- **Task goal**
Every record shown here needs to be repeated exactly.

- **Material to process**
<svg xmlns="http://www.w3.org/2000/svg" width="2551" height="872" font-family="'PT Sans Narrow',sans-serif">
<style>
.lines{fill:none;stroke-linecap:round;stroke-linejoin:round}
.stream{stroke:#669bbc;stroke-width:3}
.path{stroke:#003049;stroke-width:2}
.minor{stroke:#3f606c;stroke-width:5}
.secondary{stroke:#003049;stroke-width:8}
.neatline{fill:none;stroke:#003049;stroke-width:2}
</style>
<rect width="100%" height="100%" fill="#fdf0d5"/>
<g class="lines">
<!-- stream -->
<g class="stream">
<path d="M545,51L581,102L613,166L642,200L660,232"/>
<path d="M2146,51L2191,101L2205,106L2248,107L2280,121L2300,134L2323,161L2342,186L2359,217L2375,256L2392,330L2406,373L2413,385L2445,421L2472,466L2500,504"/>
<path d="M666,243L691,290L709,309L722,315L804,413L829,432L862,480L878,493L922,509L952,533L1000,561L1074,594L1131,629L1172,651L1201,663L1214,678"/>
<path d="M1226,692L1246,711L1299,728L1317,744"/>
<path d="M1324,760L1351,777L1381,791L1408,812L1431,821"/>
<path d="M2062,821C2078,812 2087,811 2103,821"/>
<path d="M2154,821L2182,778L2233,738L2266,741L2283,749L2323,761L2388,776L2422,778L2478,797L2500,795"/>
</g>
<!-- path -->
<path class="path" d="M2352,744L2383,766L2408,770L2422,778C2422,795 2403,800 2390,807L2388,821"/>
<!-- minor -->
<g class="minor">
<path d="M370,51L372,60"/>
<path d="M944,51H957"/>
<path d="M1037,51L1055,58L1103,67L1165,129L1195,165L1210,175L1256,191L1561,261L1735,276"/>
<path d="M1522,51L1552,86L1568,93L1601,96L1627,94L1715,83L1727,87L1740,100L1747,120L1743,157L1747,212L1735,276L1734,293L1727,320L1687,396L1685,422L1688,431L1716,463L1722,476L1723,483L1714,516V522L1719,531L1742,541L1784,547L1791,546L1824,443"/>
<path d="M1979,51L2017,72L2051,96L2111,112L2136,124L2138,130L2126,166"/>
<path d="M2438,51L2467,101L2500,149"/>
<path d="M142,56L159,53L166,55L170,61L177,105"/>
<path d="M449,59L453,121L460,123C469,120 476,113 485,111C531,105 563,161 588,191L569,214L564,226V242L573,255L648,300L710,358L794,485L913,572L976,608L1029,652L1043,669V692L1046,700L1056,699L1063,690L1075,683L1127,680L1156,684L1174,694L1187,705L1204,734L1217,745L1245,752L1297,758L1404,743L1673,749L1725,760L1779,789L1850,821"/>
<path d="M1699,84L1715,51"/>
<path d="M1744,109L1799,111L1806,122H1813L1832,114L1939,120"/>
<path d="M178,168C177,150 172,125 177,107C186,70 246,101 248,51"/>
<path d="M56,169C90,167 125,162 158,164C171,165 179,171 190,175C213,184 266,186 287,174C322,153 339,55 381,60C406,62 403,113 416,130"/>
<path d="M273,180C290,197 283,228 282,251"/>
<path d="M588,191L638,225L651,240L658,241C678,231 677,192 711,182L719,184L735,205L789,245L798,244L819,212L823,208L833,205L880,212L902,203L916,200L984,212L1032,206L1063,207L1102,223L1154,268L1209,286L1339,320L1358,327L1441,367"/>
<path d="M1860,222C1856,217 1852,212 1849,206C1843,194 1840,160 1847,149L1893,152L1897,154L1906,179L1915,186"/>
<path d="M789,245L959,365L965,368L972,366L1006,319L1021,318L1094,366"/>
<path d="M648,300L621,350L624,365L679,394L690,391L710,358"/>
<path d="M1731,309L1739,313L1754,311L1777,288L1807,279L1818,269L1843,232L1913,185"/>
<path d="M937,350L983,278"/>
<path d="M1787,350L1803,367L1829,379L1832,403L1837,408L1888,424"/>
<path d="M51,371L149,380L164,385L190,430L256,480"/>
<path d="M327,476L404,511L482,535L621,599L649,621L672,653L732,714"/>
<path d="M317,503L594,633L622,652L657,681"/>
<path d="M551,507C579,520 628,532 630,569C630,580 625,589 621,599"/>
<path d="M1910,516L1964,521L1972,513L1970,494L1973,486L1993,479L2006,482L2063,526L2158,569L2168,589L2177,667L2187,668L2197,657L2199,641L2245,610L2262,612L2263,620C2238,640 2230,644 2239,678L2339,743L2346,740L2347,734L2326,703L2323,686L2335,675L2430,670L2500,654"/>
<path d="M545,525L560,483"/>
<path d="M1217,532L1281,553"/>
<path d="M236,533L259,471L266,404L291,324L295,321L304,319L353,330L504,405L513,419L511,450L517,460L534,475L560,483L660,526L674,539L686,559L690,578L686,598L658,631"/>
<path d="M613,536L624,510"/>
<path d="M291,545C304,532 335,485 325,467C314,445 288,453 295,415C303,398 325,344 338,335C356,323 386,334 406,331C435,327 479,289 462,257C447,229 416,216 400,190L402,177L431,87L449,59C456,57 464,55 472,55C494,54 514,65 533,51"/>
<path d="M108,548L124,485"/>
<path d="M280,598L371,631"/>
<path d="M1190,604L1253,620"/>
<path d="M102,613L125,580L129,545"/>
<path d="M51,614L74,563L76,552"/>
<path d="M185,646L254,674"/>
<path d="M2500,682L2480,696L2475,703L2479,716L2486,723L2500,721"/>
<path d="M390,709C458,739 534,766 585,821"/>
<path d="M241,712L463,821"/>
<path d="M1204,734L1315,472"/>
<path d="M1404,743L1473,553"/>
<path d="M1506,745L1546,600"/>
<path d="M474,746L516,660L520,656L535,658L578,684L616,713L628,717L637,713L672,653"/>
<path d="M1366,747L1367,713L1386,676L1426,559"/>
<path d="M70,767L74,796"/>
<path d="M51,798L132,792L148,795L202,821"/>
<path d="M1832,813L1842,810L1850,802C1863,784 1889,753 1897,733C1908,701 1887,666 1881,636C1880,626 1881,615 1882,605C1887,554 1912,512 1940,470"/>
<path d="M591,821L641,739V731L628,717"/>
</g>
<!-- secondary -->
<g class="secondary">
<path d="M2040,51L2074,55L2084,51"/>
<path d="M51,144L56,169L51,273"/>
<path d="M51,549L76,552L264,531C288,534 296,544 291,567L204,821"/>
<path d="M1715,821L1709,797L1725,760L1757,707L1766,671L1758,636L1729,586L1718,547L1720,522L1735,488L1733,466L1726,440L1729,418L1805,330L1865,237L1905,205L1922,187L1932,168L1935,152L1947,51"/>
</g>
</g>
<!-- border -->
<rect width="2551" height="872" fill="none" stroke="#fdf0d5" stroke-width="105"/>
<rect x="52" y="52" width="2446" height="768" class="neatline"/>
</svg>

- **Written solution**
<svg xmlns="http://www.w3.org/2000/svg" width="2551" height="872" font-family="'PT Sans Narrow',sans-serif">
<style>
.lines{fill:none;stroke-linecap:round;stroke-linejoin:round}
.stream{stroke:#669bbc;stroke-width:3}
.path{stroke:#003049;stroke-width:2}
.minor{stroke:#3f606c;stroke-width:5}
.secondary{stroke:#003049;stroke-width:8}
.neatline{fill:none;stroke:#003049;stroke-width:2}
</style>
<rect width="100%" height="100%" fill="#fdf0d5"/>
<g class="lines">
<!-- stream -->
<g class="stream">
<path d="M545,51L581,102L613,166L642,200L660,232"/>
<path d="M2146,51L2191,101L2205,106L2248,107L2280,121L2300,134L2323,161L2342,186L2359,217L2375,256L2392,330L2406,373L2413,385L2445,421L2472,466L2500,504"/>
<path d="M666,243L691,290L709,309L722,315L804,413L829,432L862,480L878,493L922,509L952,533L1000,561L1074,594L1131,629L1172,651L1201,663L1214,678"/>
<path d="M1226,692L1246,711L1299,728L1317,744"/>
<path d="M1324,760L1351,777L1381,791L1408,812L1431,821"/>
<path d="M2062,821C2078,812 2087,811 2103,821"/>
<path d="M2154,821L2182,778L2233,738L2266,741L2283,749L2323,761L2388,776L2422,778L2478,797L2500,795"/>
</g>
<!-- path -->
<path class="path" d="M2352,744L2383,766L2408,770L2422,778C2422,795 2403,800 2390,807L2388,821"/>
<!-- minor -->
<g class="minor">
<path d="M370,51L372,60"/>
<path d="M944,51H957"/>
<path d="M1037,51L1055,58L1103,67L1165,129L1195,165L1210,175L1256,191L1561,261L1735,276"/>
<path d="M1522,51L1552,86L1568,93L1601,96L1627,94L1715,83L1727,87L1740,100L1747,120L1743,157L1747,212L1735,276L1734,293L1727,320L1687,396L1685,422L1688,431L1716,463L1722,476L1723,483L1714,516V522L1719,531L1742,541L1784,547L1791,546L1824,443"/>
<path d="M1979,51L2017,72L2051,96L2111,112L2136,124L2138,130L2126,166"/>
<path d="M2438,51L2467,101L2500,149"/>
<path d="M142,56L159,53L166,55L170,61L177,105"/>
<path d="M449,59L453,121L460,123C469,120 476,113 485,111C531,105 563,161 588,191L569,214L564,226V242L573,255L648,300L710,358L794,485L913,572L976,608L1029,652L1043,669V692L1046,700L1056,699L1063,690L1075,683L1127,680L1156,684L1174,694L1187,705L1204,734L1217,745L1245,752L1297,758L1404,743L1673,749L1725,760L1779,789L1850,821"/>
<path d="M1699,84L1715,51"/>
<path d="M1744,109L1799,111L1806,122H1813L1832,114L1939,120"/>
<path d="M178,168C177,150 172,125 177,107C186,70 246,101 248,51"/>
<path d="M56,169C90,167 125,162 158,164C171,165 179,171 190,175C213,184 266,186 287,174C322,153 339,55 381,60C406,62 403,113 416,130"/>
<path d="M273,180C290,197 283,228 282,251"/>
<path d="M588,191L638,225L651,240L658,241C678,231 677,192 711,182L719,184L735,205L789,245L798,244L819,212L823,208L833,205L880,212L902,203L916,200L984,212L1032,206L1063,207L1102,223L1154,268L1209,286L1339,320L1358,327L1441,367"/>
<path d="M1860,222C1856,217 1852,212 1849,206C1843,194 1840,160 1847,149L1893,152L1897,154L1906,179L1915,186"/>
<path d="M789,245L959,365L965,368L972,366L1006,319L1021,318L1094,366"/>
<path d="M648,300L621,350L624,365L679,394L690,391L710,358"/>
<path d="M1731,309L1739,313L1754,311L1777,288L1807,279L1818,269L1843,232L1913,185"/>
<path d="M937,350L983,278"/>
<path d="M1787,350L1803,367L1829,379L1832,403L1837,408L1888,424"/>
<path d="M51,371L149,380L164,385L190,430L256,480"/>
<path d="M327,476L404,511L482,535L621,599L649,621L672,653L732,714"/>
<path d="M317,503L594,633L622,652L657,681"/>
<path d="M551,507C579,520 628,532 630,569C630,580 625,589 621,599"/>
<path d="M1910,516L1964,521L1972,513L1970,494L1973,486L1993,479L2006,482L2063,526L2158,569L2168,589L2177,667L2187,668L2197,657L2199,641L2245,610L2262,612L2263,620C2238,640 2230,644 2239,678L2339,743L2346,740L2347,734L2326,703L2323,686L2335,675L2430,670L2500,654"/>
<path d="M545,525L560,483"/>
<path d="M1217,532L1281,553"/>
<path d="M236,533L259,471L266,404L291,324L295,321L304,319L353,330L504,405L513,419L511,450L517,460L534,475L560,483L660,526L674,539L686,559L690,578L686,598L658,631"/>
<path d="M613,536L624,510"/>
<path d="M291,545C304,532 335,485 325,467C314,445 288,453 295,415C303,398 325,344 338,335C356,323 386,334 406,331C435,327 479,289 462,257C447,229 416,216 400,190L402,177L431,87L449,59C456,57 464,55 472,55C494,54 514,65 533,51"/>
<path d="M108,548L124,485"/>
<path d="M280,598L371,631"/>
<path d="M1190,604L1253,620"/>
<path d="M102,613L125,580L129,545"/>
<path d="M51,614L74,563L76,552"/>
<path d="M185,646L254,674"/>
<path d="M2500,682L2480,696L2475,703L2479,716L2486,723L2500,721"/>
<path d="M390,709C458,739 534,766 585,821"/>
<path d="M241,712L463,821"/>
<path d="M1204,734L1315,472"/>
<path d="M1404,743L1473,553"/>
<path d="M1506,745L1546,600"/>
<path d="M474,746L516,660L520,656L535,658L578,684L616,713L628,717L637,713L672,653"/>
<path d="M1366,747L1367,713L1386,676L1426,559"/>
<path d="M70,767L74,796"/>
<path d="M51,798L132,792L148,795L202,821"/>
<path d="M1832,813L1842,810L1850,802C1863,784 1889,753 1897,733C1908,701 1887,666 1881,636C1880,626 1881,615 1882,605C1887,554 1912,512 1940,470"/>
<path d="M591,821L641,739V731L628,717"/>
</g>
<!-- secondary -->
<g class="secondary">
<path d="M2040,51L2074,55L2084,51"/>
<path d="M51,144L56,169L51,273"/>
<path d="M51,549L76,552L264,531C288,534 296,544 291,567L204,821"/>
<path d="M1715,821L1709,797L1725,760L1757,707L1766,671L1758,636L1729,586L1718,547L1720,522L1735,488L1733,466L1726,440L1729,418L1805,330L1865,237L1905,205L1922,187L1932,168L1935,152L1947,51"/>
</g>
</g>
<!-- border -->
<rect width="2551" height="872" fill="none" stroke="#fdf0d5" stroke-width="105"/>
<rect x="52" y="52" width="2446" height="768" class="neatline"/>
</svg>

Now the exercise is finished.